The measures derived from information theory, and in particular those related to entropy, have also exhibited their ability to unravel relevant information from underlying brain networks in different conditions. In this regard, the combination of measures from information theory with both structural and functional connectivity analyses yields a new framework to further understand brain organization. This can be observed in the work of Jao et al. [10], in which irregularity of the network anatomical structure, in particular inter- and intra-lobe brain connectivity, was analyzed using the fractal dimension. Their results suggested that aging induces morphological changes in the structural brain network generated from magnetic resonance imaging (MRI), which could be related to rewiring and reconfiguring modules as compensatory mechanisms for the functional deficit in inter- and intra-lobe brain connectivity. From a different perspective, Zhang et al. [11] focused on analyzing driver alertness while listening to the radio by analyzing functional coupling. To characterize driver fatigue, they explored the relationships between differential entropy and functional connectivity networks generated from EEG recordings. Being aware of the importance of the connectivity metric used in each study, far from being standardized, Fraschini and colleagues [12] compared different functional connectivity measures. They concluded that source-level EEG connectivity results and the associated network measures exhibit a certain variability that depends on the metric used to quantify functional coupling. Further methodological approaches are then required to obtain robust connectivity measures. In this regard, measures from information theory can play a relevant role in reducing the uncertainly and ambiguity in the connectivity patterns and obtaining a proper estimate of functional coupling.

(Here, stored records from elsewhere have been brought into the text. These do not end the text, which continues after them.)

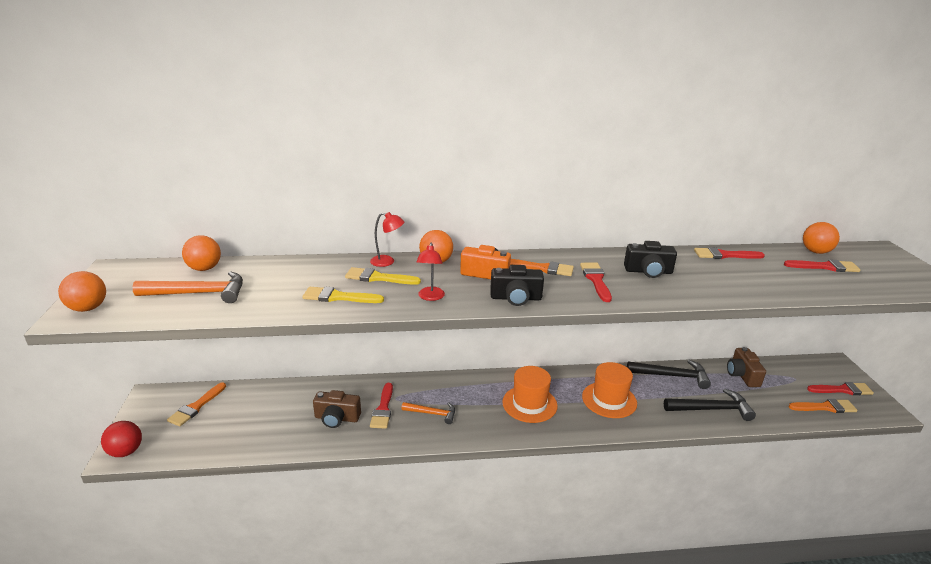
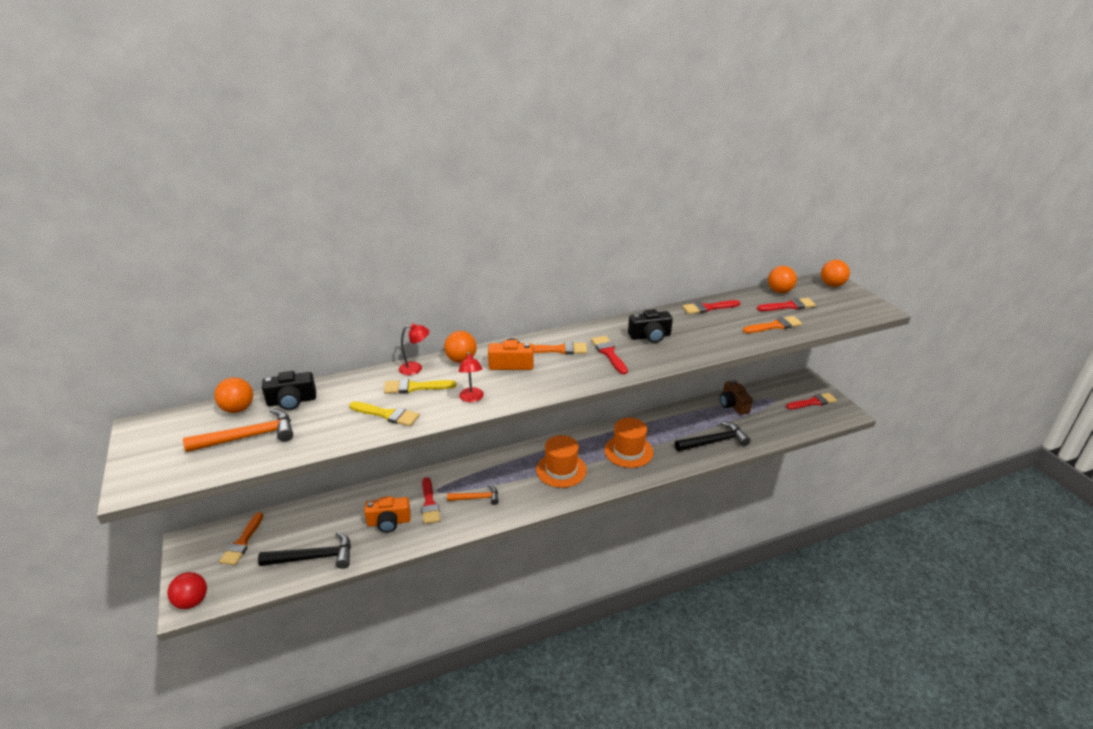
camera: 15 degrees left, 5 degrees up
orange ball [58,271,106,312] -> orange ball moved to [821,260,850,287]
yellow brush [302,287,384,303] -> yellow brush turned 150 degrees counterclockwise [349,402,419,426]
brown camera [313,390,361,428] -> orange camera [364,496,411,533]
black camera [490,265,544,306] -> black camera moved to [262,371,316,410]
black hammer [627,360,711,389] -> black hammer moved to [258,532,351,569]
orange brush [789,399,857,413] -> orange brush moved to [743,316,802,333]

The brain is presumably the most intricate and complex biological system. Its comprehension is an open challenge that requires new computational tools and methodological approaches. Information theory methods, and particularly entropy, provide a versatile and flexible framework with the potential to move neuroscience research forward. In this Special Issue, entropy-related approaches were applied to further understand functional and structural organization of brain networks. They provide relevant pieces of research that addressed timely, current neuroscience topics. It is our hope that the reader will enjoy the articles included in the Special Issue and will find them helpful and worthy contributions to current neuroscience research.